Knowledgeable inside particular reduction supplement product which has worked for you, you can possibly promote that product because a person a living testimonial. Everyone loves seeing real results. As well as the cool part about moment has come that you’ve invested in that , product to dedicate yourself to you, and now you can offer it yourself come up with some you lots of bucks as your efforts for in someones spare time work from my home. AND you don’t need to have garage or spare room to boxes and boxes or products. All you do is promote the product, and the owner deals along with the shipping and customer agency. People all over the world are the process and cash from house hold.

Bake and Cook – Most moms know the best way to cook they usually cook wonderfully. If the foods you bake or cook are enjoyed just by loved ones but also other people, you surely earn a few bucks from your abilities. You can transform a small space your lawn in the food wait. You can also offer cooking and catering care. This will require in order to go out at times but 100 % possible stay home most in the time while waiting for calls from clients.

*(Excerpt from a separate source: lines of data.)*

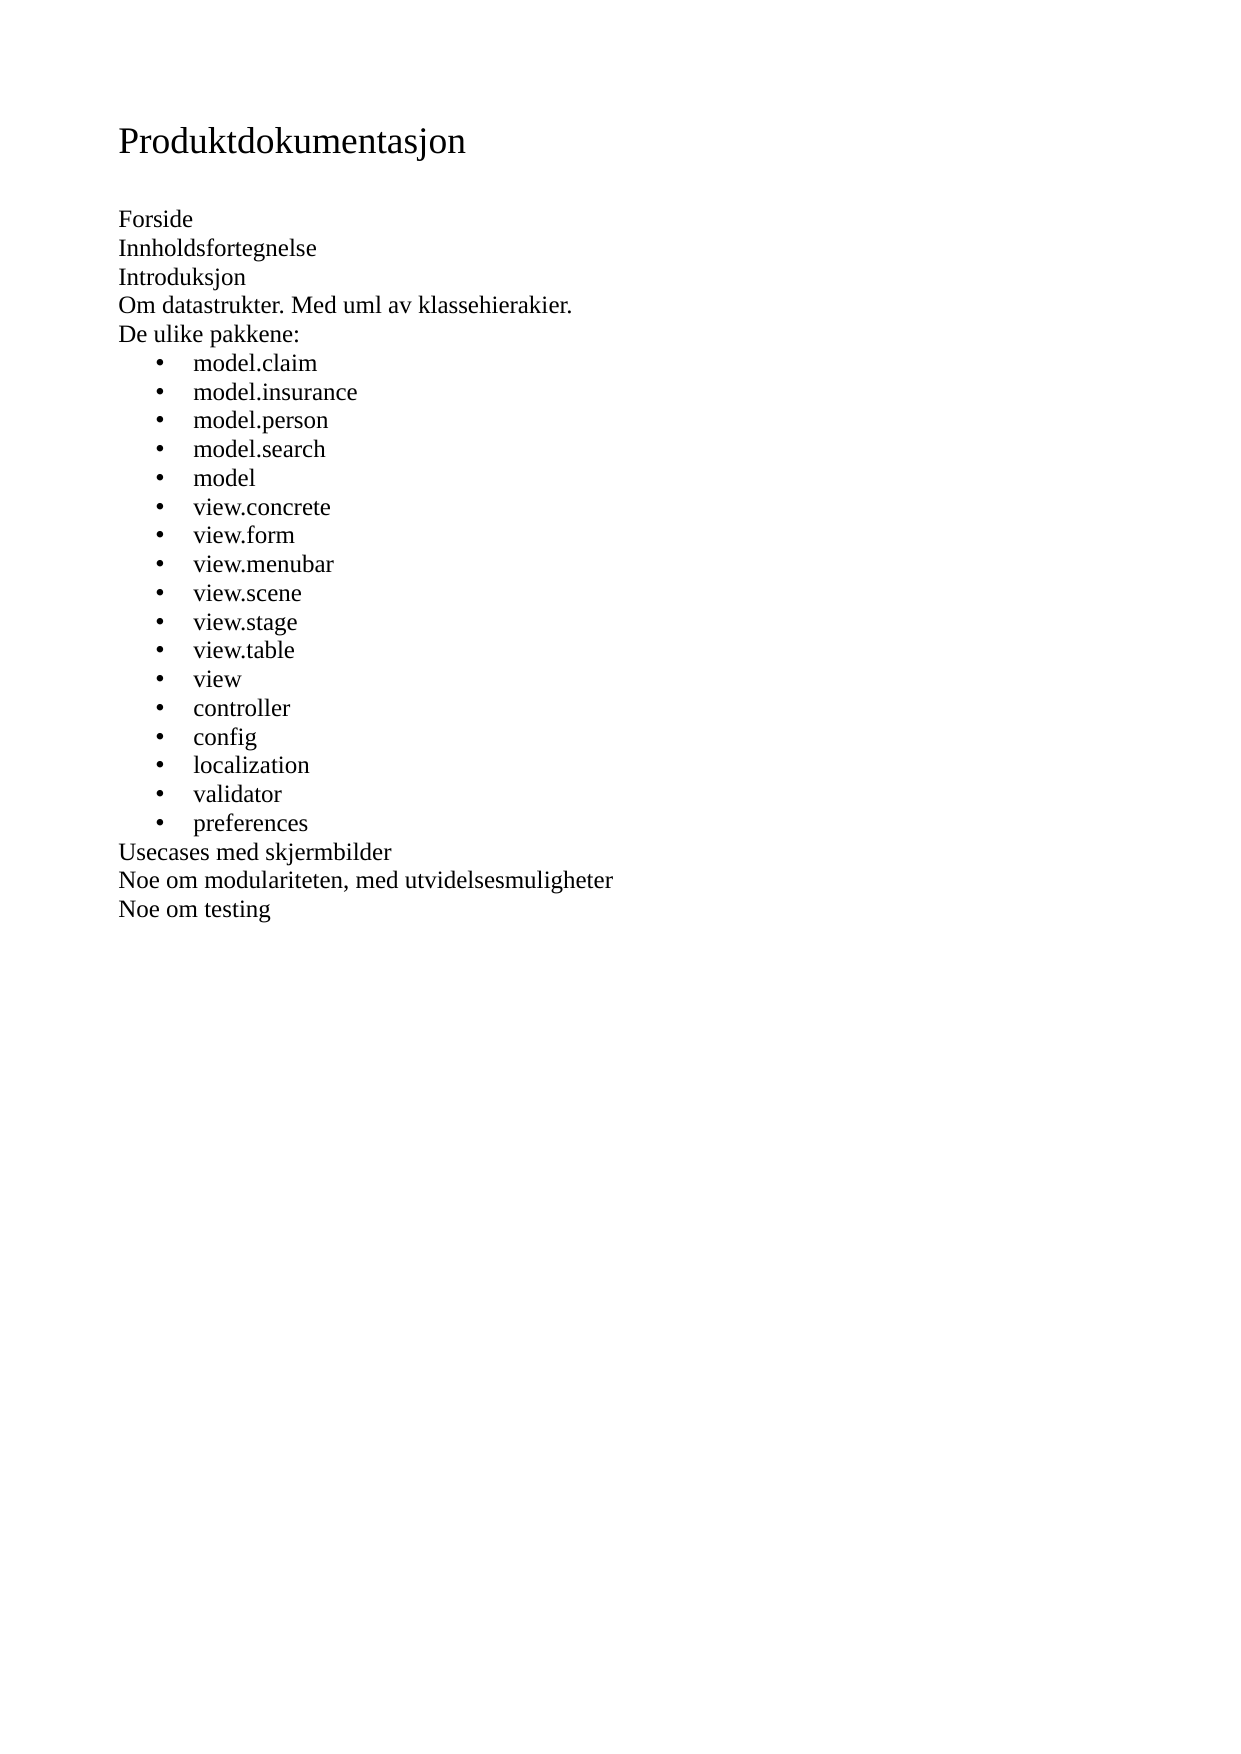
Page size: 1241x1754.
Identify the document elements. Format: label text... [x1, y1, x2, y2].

list view.stage [156, 607, 1122, 636]
list model.insurance [156, 377, 1122, 406]
list view.table [156, 636, 1122, 664]
list view.form [156, 521, 1122, 549]
text Produktdokumentasjon [118, 118, 1122, 161]
text Om datastrukter. Med uml av klassehierakier. [118, 291, 1122, 319]
text Forside [118, 204, 1122, 233]
list view [156, 664, 1122, 693]
list config [156, 722, 1122, 751]
list model [156, 463, 1122, 492]
list view.concrete [156, 492, 1122, 521]
list view.menubar [156, 549, 1122, 578]
text Introduksjon [118, 262, 1122, 291]
list controller [156, 693, 1122, 722]
text De ulike pakkene: [118, 319, 1122, 348]
text Noe om testing [118, 894, 1122, 923]
list preferences [156, 808, 1122, 837]
text Noe om modulariteten, med utvidelsesmuligheter [118, 866, 1122, 894]
list model.search [156, 434, 1122, 463]
list validator [156, 779, 1122, 808]
list model.claim [156, 348, 1122, 377]
list localization [156, 751, 1122, 779]
list model.person [156, 406, 1122, 434]
text Usecases med skjermbilder [118, 837, 1122, 866]
list view.scene [156, 578, 1122, 607]
text Innholdsfortegnelse [118, 233, 1122, 262]
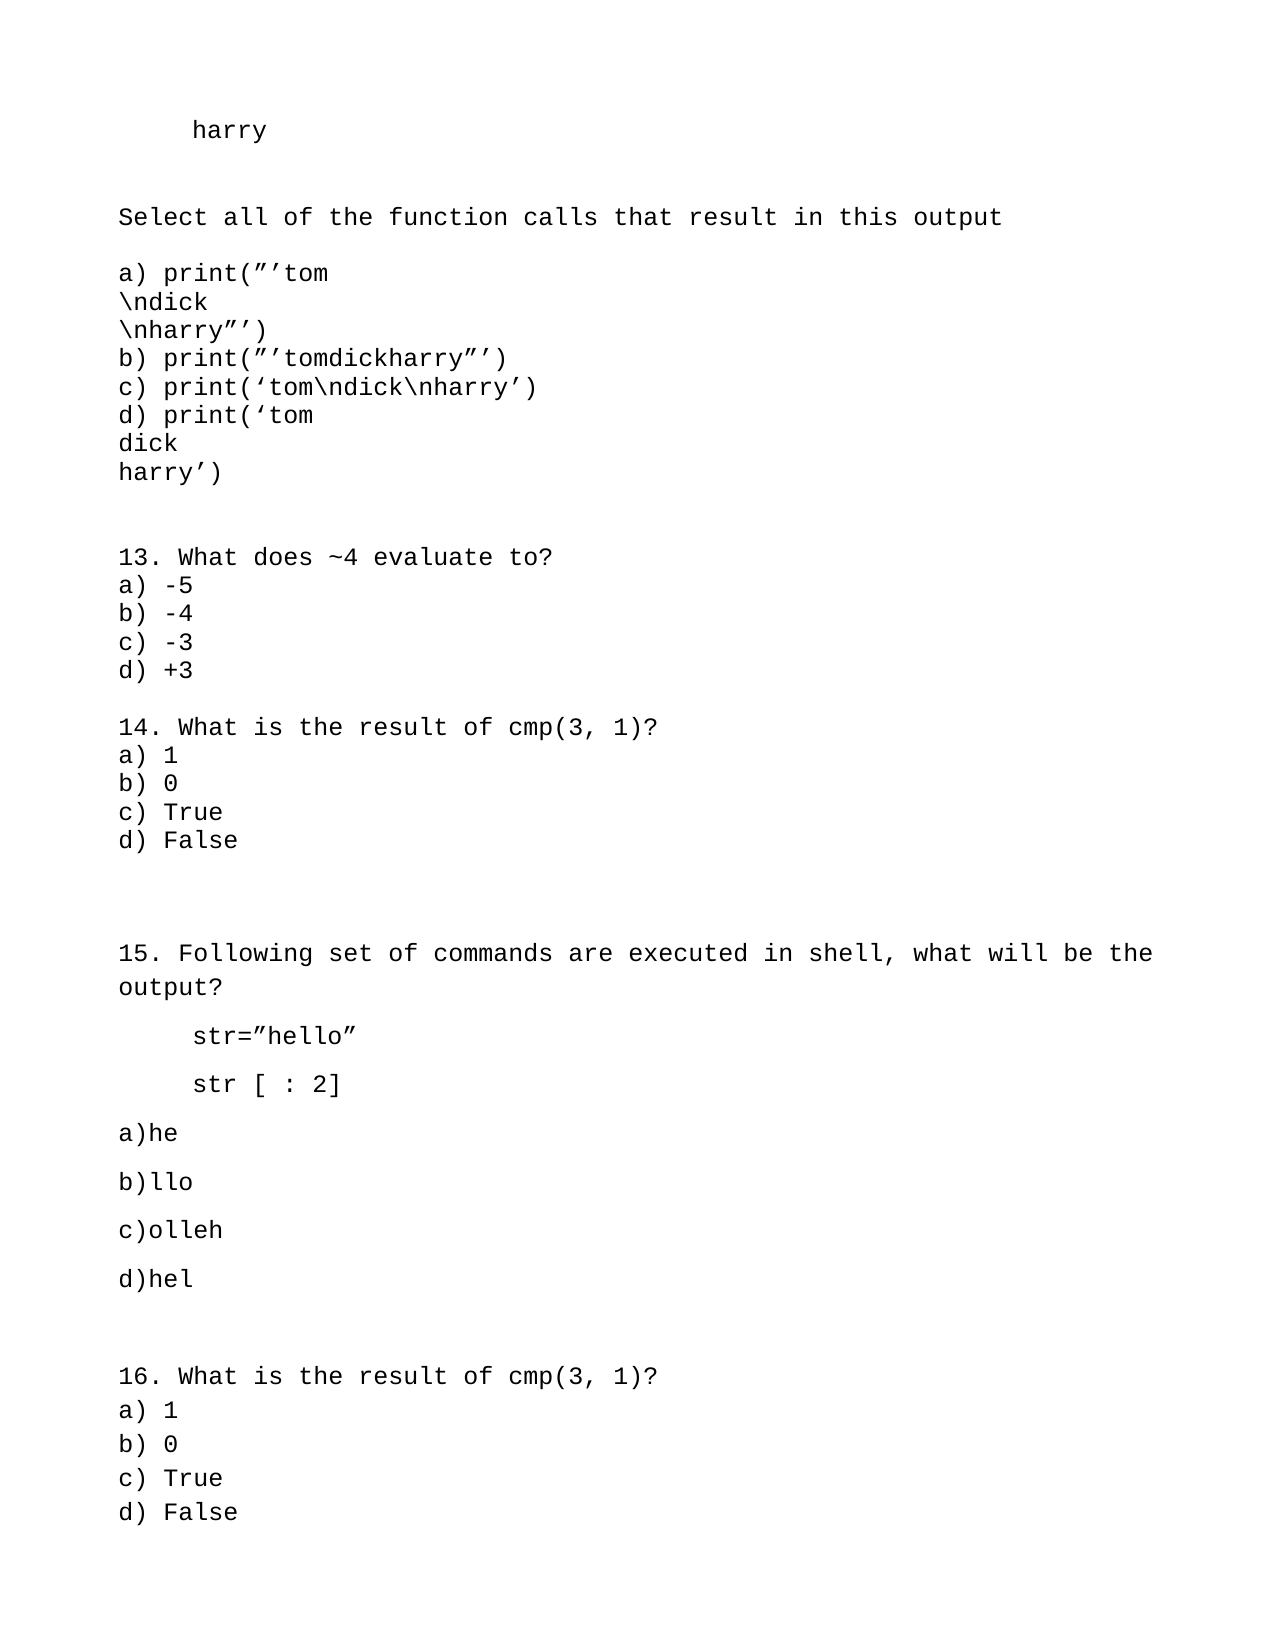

Founders out there, have you ever had doubts that your ideas/biz can work?

I'm starting out on my own entrepreneurial journey and am wondering if utter conviction is necessary or even, possible. I'm launching the product soon, but I've found myself doubting the idea or myself, sometimes thinking if it can work. Is it normal to do so?

submitted by /u/startinguppp
[link] [comments]
Startups – Rapid Growth and Innovation is in Our Very Nature!

[Varo Money in LendIt Fintech News] Digital Banks Focusing More Than Ever on Serving New and Existing Customers

This webinar brought together two big names in digital banking, Colin Walsh from Varo Money and Brandon Krieg from Stash. Both Varo and Stash are tapping into the estimated 180 million that are underserved here in the US.

Read more here.

The post [Varo Money in LendIt Fintech News] Digital Banks Focusing More Than Ever on Serving New and Existing Customers appeared first on OurCrowd.


Why Investing in Female Founders Matters Now More Than Ever

Long before diversity and inclusion became buzzwords, we decided to make venture capital inclusive from day one at 500 Startups. They became our guiding principles, because we know that great talent exists in all forms, no matter your gender, race, nationality, age, or background. Since 2010, we have expressed our commitment to those values in multiple ways. 500 actively invested in founders who were diverse or were building for diverse customers; we shunned manels by making sure to feature female speakers at our events, so that it wasn’t predominantly men doing the talking.  This extended to policies 500 implemented. We offer 12 weeks of fully paid leave for all parents in the U.S., which, sadly, puts us in the minority …

The post Why Investing in Female Founders Matters Now More Than Ever appeared first on 500 Startups.